Epicurus battled another moral evil: false prophets who instill fear and awe in credulous people.  Insofar as the world is deterministic, prophecy is possible.  We can safely utter the prophecy that tomorrow the Sun will rise.  We can predict how many minutes there will be in the day and in the night in different parts of our globe.  There is research on the nature of things that gives us this information.  But we can not know the time and circumstances of our death or other future events with absolute certainty.  We can not know the future choices that our children will make, much less predict a cataclysm at the end of the world from the vantage point of a Bronze Age worldview, or via psychic abilities.  Only through telescopes can we detect potential meteors and such things, and only in modern times.

If Thales was able to predict a lunar eclipse, it’s because generations of Babylonian astronomers had studied the movements of the stars and, after careful and diligent observations, developed calendars and mathematical models of such movements.  With a proper understanding of the nature of things we learn that prophecy can only emerge from scientific insight, and that it’s not supernatural.

While there is research that seems to indicate that some people have a pre-natal impulse that leads to alcoholism or even to depression, to violence, or to becoming a serial killer, we must again return to our comment on how naturalist prophecy relies on empirical observation of the nature of things.  Furthermore, there are limits to the ability to prophesize about choices made by free agents.  We must consider improbable any theory that certain choices are inevitable in view of our current inability to travel back in time and attempt to orchestrate different outcomes in a given story-line.  We can fairly conclude that John Doe is likely to have an addictive or violent personality because of his genes (at least until we develop the gene therapy to treat it), but not that he will abuse his wife, or kill his neighbor, or specifically become a heroin addict.

Epicurus championed the use of knowledge to spiritually and ideologically liberate humanity from a state of primal fear, inertia, and ignorance.  The swerve can be understood as the philosophical equivalent of Prometheus’ theft of the Gods’ fire.  Like all living entities, humans have the power to change their environment, and the more we learn about the nature of things and the more science we acquire, the more radically we are free to transform our environment.

Epicureanism runs on friendship (philos). – Norman Dewitt

In the extant fragments left by our founders we see Epicurus and Polyaenus, who was himself a mathematician, arguing about whether there was heat in wine, proposing various theories, and exchanging differences of opinion.

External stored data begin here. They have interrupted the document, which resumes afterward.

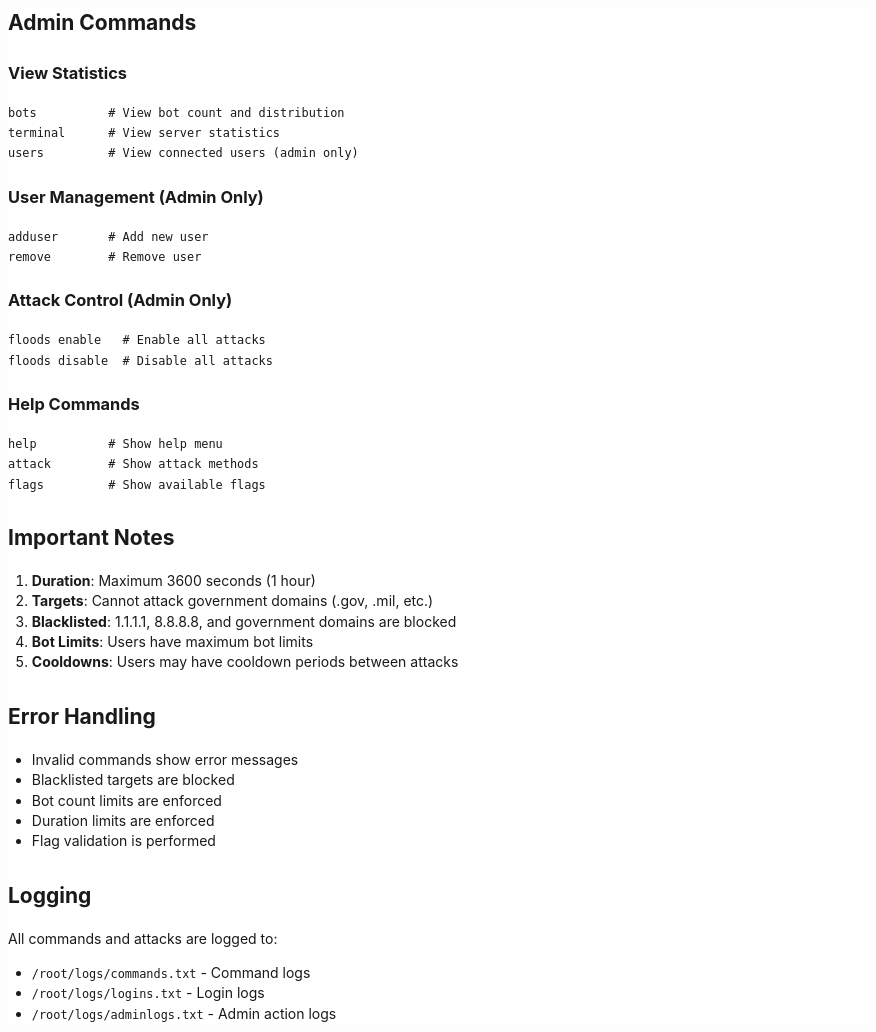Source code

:## Admin Commands

### View Statistics
```
bots          # View bot count and distribution
terminal      # View server statistics
users         # View connected users (admin only)
```

### User Management (Admin Only)
```
adduser       # Add new user
remove        # Remove user
```

### Attack Control (Admin Only)
```
floods enable   # Enable all attacks
floods disable  # Disable all attacks
```

### Help Commands
```
help          # Show help menu
attack        # Show attack methods
flags         # Show available flags
```

## Important Notes

1. **Duration**: Maximum 3600 seconds (1 hour)
2. **Targets**: Cannot attack government domains (.gov, .mil, etc.)
3. **Blacklisted**: 1.1.1.1, 8.8.8.8, and government domains are blocked
4. **Bot Limits**: Users have maximum bot limits
5. **Cooldowns**: Users may have cooldown periods between attacks

## Error Handling

- Invalid commands show error messages
- Blacklisted targets are blocked
- Bot count limits are enforced
- Duration limits are enforced
- Flag validation is performed

## Logging

All commands and attacks are logged to:
- `/root/logs/commands.txt` - Command logs
- `/root/logs/logins.txt` - Login logs
- `/root/logs/adminlogs.txt` - Admin action logs

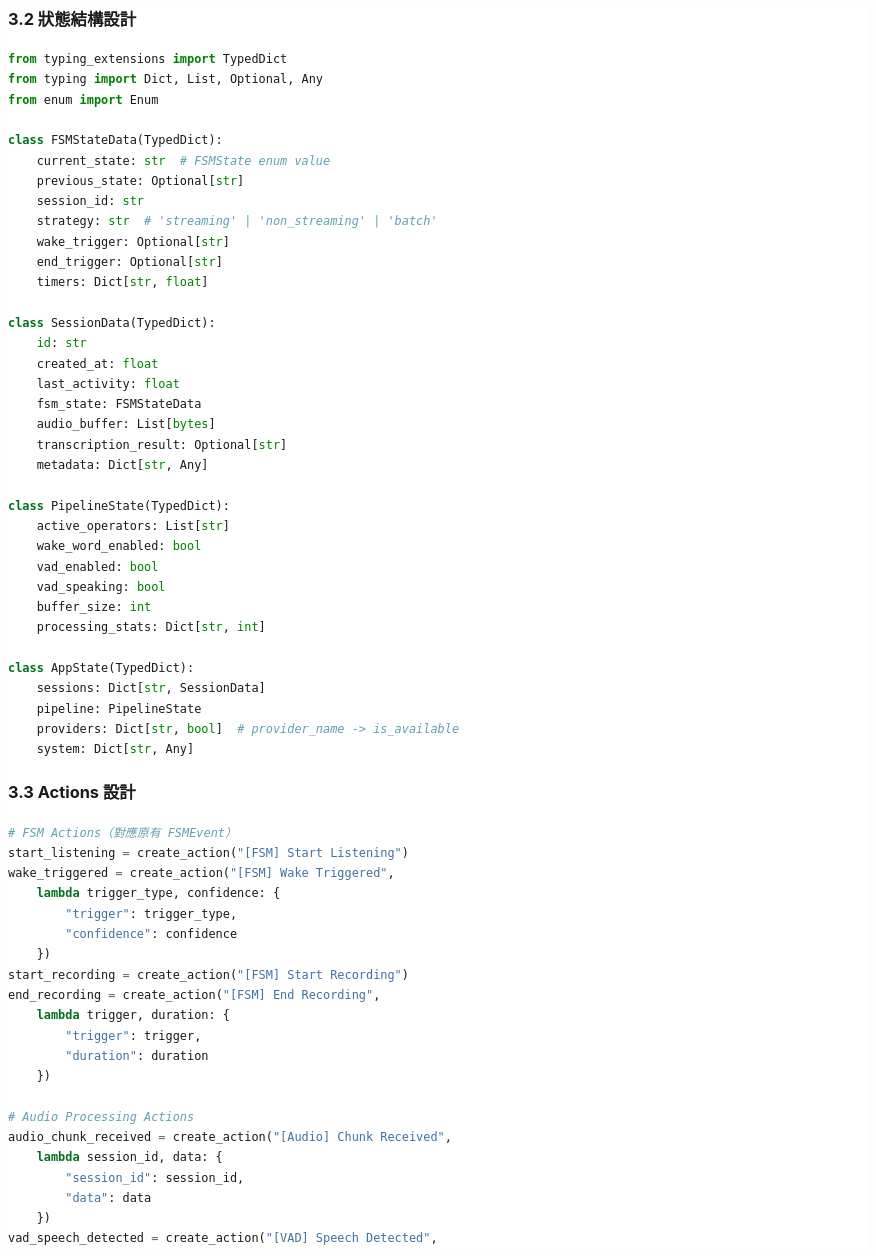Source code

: ### 3.2 狀態結構設計

```python
from typing_extensions import TypedDict
from typing import Dict, List, Optional, Any
from enum import Enum

class FSMStateData(TypedDict):
    current_state: str  # FSMState enum value
    previous_state: Optional[str]
    session_id: str
    strategy: str  # 'streaming' | 'non_streaming' | 'batch'
    wake_trigger: Optional[str]
    end_trigger: Optional[str]
    timers: Dict[str, float]

class SessionData(TypedDict):
    id: str
    created_at: float
    last_activity: float
    fsm_state: FSMStateData
    audio_buffer: List[bytes]
    transcription_result: Optional[str]
    metadata: Dict[str, Any]

class PipelineState(TypedDict):
    active_operators: List[str]
    wake_word_enabled: bool
    vad_enabled: bool
    vad_speaking: bool
    buffer_size: int
    processing_stats: Dict[str, int]

class AppState(TypedDict):
    sessions: Dict[str, SessionData]
    pipeline: PipelineState
    providers: Dict[str, bool]  # provider_name -> is_available
    system: Dict[str, Any]
```

### 3.3 Actions 設計

```python
# FSM Actions（對應原有 FSMEvent）
start_listening = create_action("[FSM] Start Listening")
wake_triggered = create_action("[FSM] Wake Triggered", 
    lambda trigger_type, confidence: {
        "trigger": trigger_type,
        "confidence": confidence
    })
start_recording = create_action("[FSM] Start Recording")
end_recording = create_action("[FSM] End Recording",
    lambda trigger, duration: {
        "trigger": trigger,
        "duration": duration
    })

# Audio Processing Actions
audio_chunk_received = create_action("[Audio] Chunk Received",
    lambda session_id, data: {
        "session_id": session_id,
        "data": data
    })
vad_speech_detected = create_action("[VAD] Speech Detected",
```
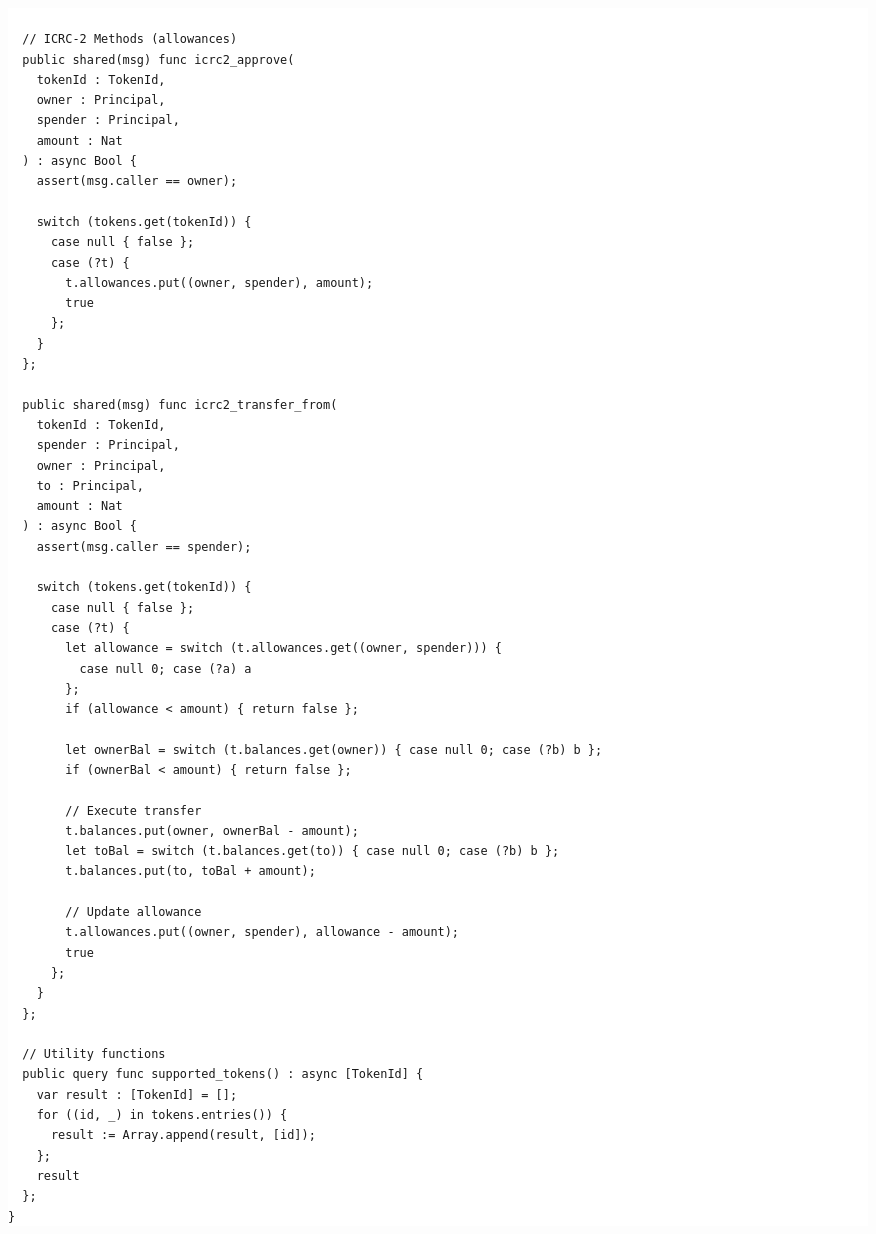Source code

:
 ```motoko
  
  // ICRC-2 Methods (allowances)
  public shared(msg) func icrc2_approve(
    tokenId : TokenId,
    owner : Principal,
    spender : Principal,
    amount : Nat
  ) : async Bool {
    assert(msg.caller == owner);
    
    switch (tokens.get(tokenId)) {
      case null { false };
      case (?t) {
        t.allowances.put((owner, spender), amount);
        true
      };
    }
  };
  
  public shared(msg) func icrc2_transfer_from(
    tokenId : TokenId,
    spender : Principal,
    owner : Principal,
    to : Principal,
    amount : Nat
  ) : async Bool {
    assert(msg.caller == spender);
    
    switch (tokens.get(tokenId)) {
      case null { false };
      case (?t) {
        let allowance = switch (t.allowances.get((owner, spender))) {
          case null 0; case (?a) a
        };
        if (allowance < amount) { return false };
        
        let ownerBal = switch (t.balances.get(owner)) { case null 0; case (?b) b };
        if (ownerBal < amount) { return false };
        
        // Execute transfer
        t.balances.put(owner, ownerBal - amount);
        let toBal = switch (t.balances.get(to)) { case null 0; case (?b) b };
        t.balances.put(to, toBal + amount);
        
        // Update allowance
        t.allowances.put((owner, spender), allowance - amount);
        true
      };
    }
  };
  
  // Utility functions
  public query func supported_tokens() : async [TokenId] {
    var result : [TokenId] = [];
    for ((id, _) in tokens.entries()) {
      result := Array.append(result, [id]);
    };
    result
  };
}
```
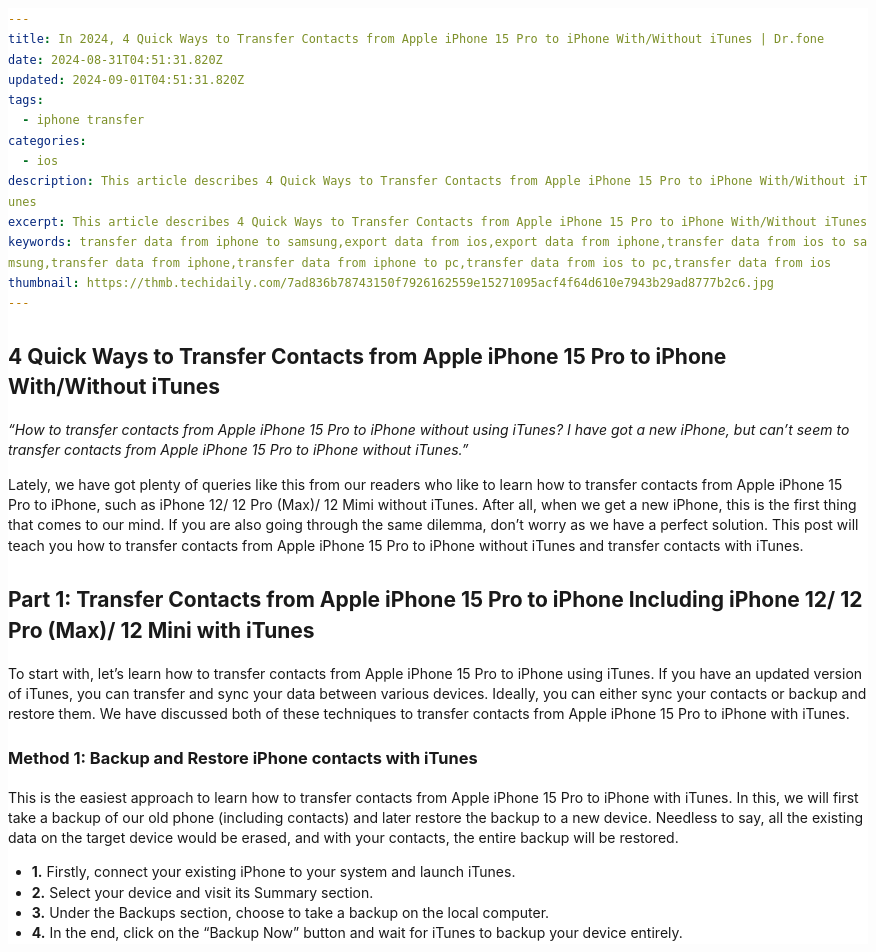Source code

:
 ```yaml
---
title: In 2024, 4 Quick Ways to Transfer Contacts from Apple iPhone 15 Pro to iPhone With/Without iTunes | Dr.fone
date: 2024-08-31T04:51:31.820Z
updated: 2024-09-01T04:51:31.820Z
tags: 
  - iphone transfer
categories:
  - ios
description: This article describes 4 Quick Ways to Transfer Contacts from Apple iPhone 15 Pro to iPhone With/Without iTunes
excerpt: This article describes 4 Quick Ways to Transfer Contacts from Apple iPhone 15 Pro to iPhone With/Without iTunes
keywords: transfer data from iphone to samsung,export data from ios,export data from iphone,transfer data from ios to samsung,transfer data from iphone,transfer data from iphone to pc,transfer data from ios to pc,transfer data from ios
thumbnail: https://thmb.techidaily.com/7ad836b78743150f7926162559e15271095acf4f64d610e7943b29ad8777b2c6.jpg
---
```


## 4 Quick Ways to Transfer Contacts from Apple iPhone 15 Pro to iPhone With/Without iTunes

_“How to transfer contacts from Apple iPhone 15 Pro to iPhone without using iTunes? I have got a new iPhone, but can’t seem to transfer contacts from Apple iPhone 15 Pro to iPhone without iTunes.”_

Lately, we have got plenty of queries like this from our readers who like to learn how to transfer contacts from Apple iPhone 15 Pro to iPhone, such as iPhone 12/ 12 Pro (Max)/ 12 Mimi without iTunes. After all, when we get a new iPhone, this is the first thing that comes to our mind. If you are also going through the same dilemma, don’t worry as we have a perfect solution. This post will teach you how to transfer contacts from Apple iPhone 15 Pro to iPhone without iTunes and transfer contacts with iTunes.

## Part 1: Transfer Contacts from Apple iPhone 15 Pro to iPhone Including iPhone 12/ 12 Pro (Max)/ 12 Mini with iTunes

To start with, let’s learn how to transfer contacts from Apple iPhone 15 Pro to iPhone using iTunes. If you have an updated version of iTunes, you can transfer and sync your data between various devices. Ideally, you can either sync your contacts or backup and restore them. We have discussed both of these techniques to transfer contacts from Apple iPhone 15 Pro to iPhone with iTunes.

### Method 1: Backup and Restore iPhone contacts with iTunes

This is the easiest approach to learn how to transfer contacts from Apple iPhone 15 Pro to iPhone with iTunes. In this, we will first take a backup of our old phone (including contacts) and later restore the backup to a new device. Needless to say, all the existing data on the target device would be erased, and with your contacts, the entire backup will be restored.

- **1.** Firstly, connect your existing iPhone to your system and launch iTunes.
- **2.** Select your device and visit its Summary section.
- **3.** Under the Backups section, choose to take a backup on the local computer.
- **4.** In the end, click on the “Backup Now” button and wait for iTunes to backup your device entirely.
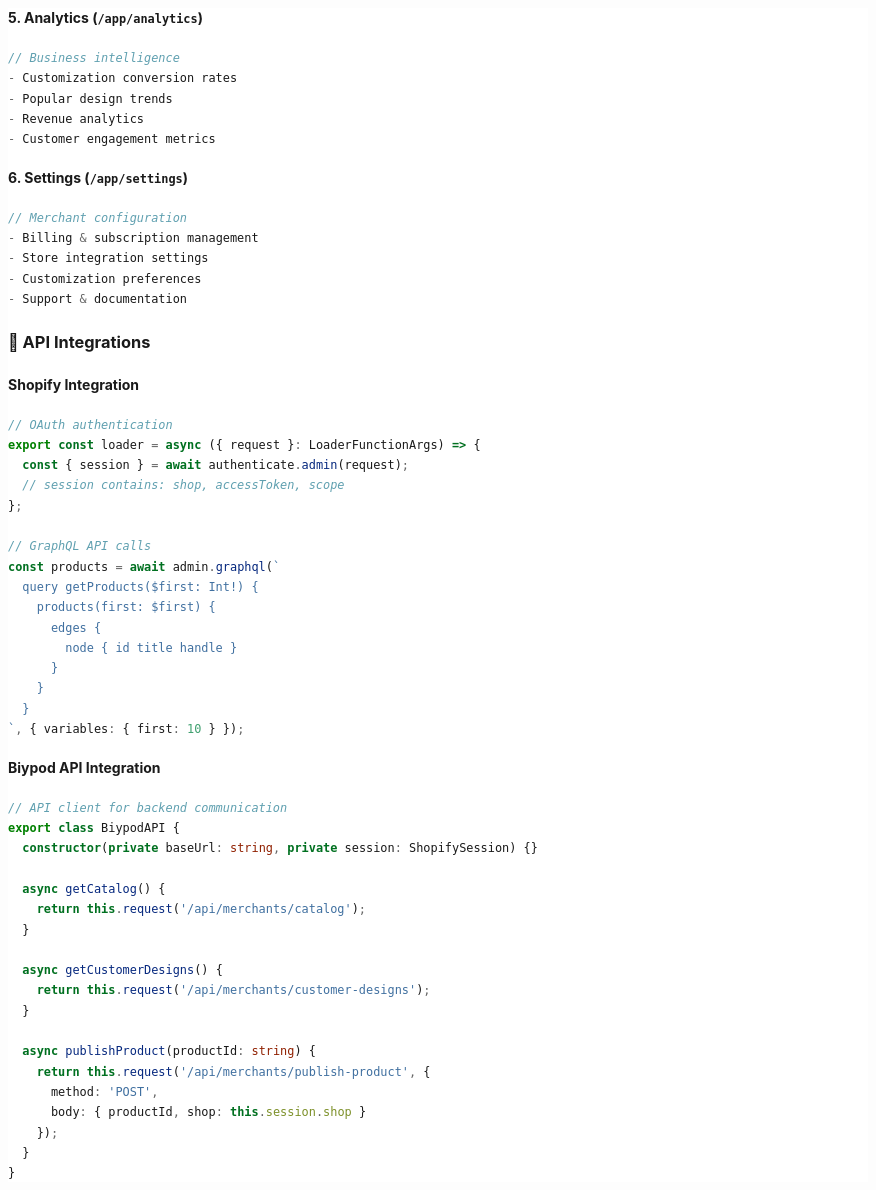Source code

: #### **5. Analytics (`/app/analytics`)**
```typescript
// Business intelligence
- Customization conversion rates
- Popular design trends
- Revenue analytics
- Customer engagement metrics
```

#### **6. Settings (`/app/settings`)**
```typescript
// Merchant configuration
- Billing & subscription management
- Store integration settings
- Customization preferences
- Support & documentation
```

### **🔌 API Integrations**

#### **Shopify Integration**
```typescript
// OAuth authentication
export const loader = async ({ request }: LoaderFunctionArgs) => {
  const { session } = await authenticate.admin(request);
  // session contains: shop, accessToken, scope
};

// GraphQL API calls
const products = await admin.graphql(`
  query getProducts($first: Int!) {
    products(first: $first) {
      edges {
        node { id title handle }
      }
    }
  }
`, { variables: { first: 10 } });
```

#### **Biypod API Integration**
```typescript
// API client for backend communication
export class BiypodAPI {
  constructor(private baseUrl: string, private session: ShopifySession) {}
  
  async getCatalog() {
    return this.request('/api/merchants/catalog');
  }
  
  async getCustomerDesigns() {
    return this.request('/api/merchants/customer-designs');
  }
  
  async publishProduct(productId: string) {
    return this.request('/api/merchants/publish-product', {
      method: 'POST',
      body: { productId, shop: this.session.shop }
    });
  }
}
```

Very few doctrines characterize Epicurean “orthodoxy”, if understood only on dogmatic terms. But our tradition is not mere doctrine: its most important consolations derive from solidarity and affiliation (philos). Our tradition is an ancient and ever-evolving series of conversations between friends that began with our founders, and that is nurtured by continued wholesome association. Seen in this light, the Epicurean who understands the spirit of true philosophy simply enjoys the pleasure of the discourse, and the mellows of friendship, unperturbed by our differences of opinion.